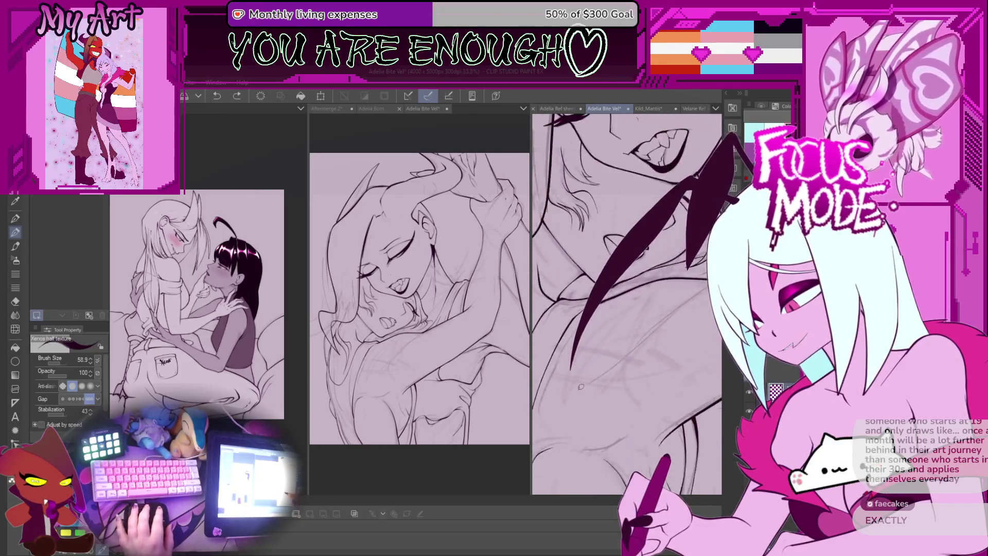
mouse_move(628, 273)
left_mouse_down()
mouse_move(569, 376)
mouse_move(625, 342)
mouse_move(681, 276)
mouse_move(657, 333)
left_mouse_up()
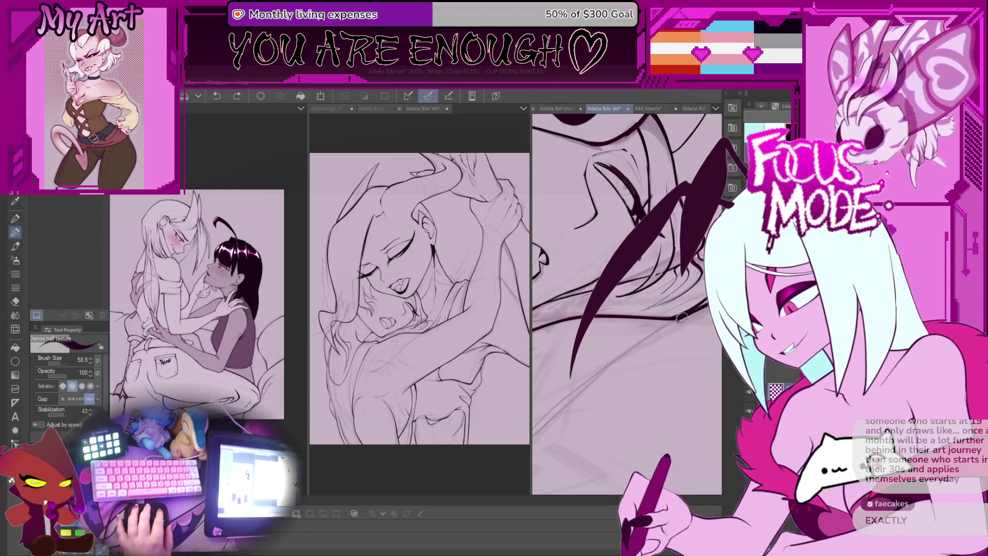
Zoom out to review the drawing, discarding a stroke and a small trial mark by the wing
mouse_move(599, 376)
left_mouse_down()
mouse_move(621, 329)
mouse_move(617, 309)
mouse_move(665, 323)
mouse_move(612, 387)
mouse_move(654, 341)
left_mouse_up()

◇ ◇ ◇

Leaving out only the pictures, reproduce the listing exactly.

**Written response**
mouse_move(628, 273)
left_mouse_down()
mouse_move(569, 376)
mouse_move(625, 342)
mouse_move(681, 276)
mouse_move(657, 333)
left_mouse_up()
Zoom out to review the drawing, discarding a stroke and a small trial mark by the wing
mouse_move(599, 376)
left_mouse_down()
mouse_move(621, 329)
mouse_move(617, 309)
mouse_move(665, 323)
mouse_move(612, 387)
mouse_move(654, 341)
left_mouse_up()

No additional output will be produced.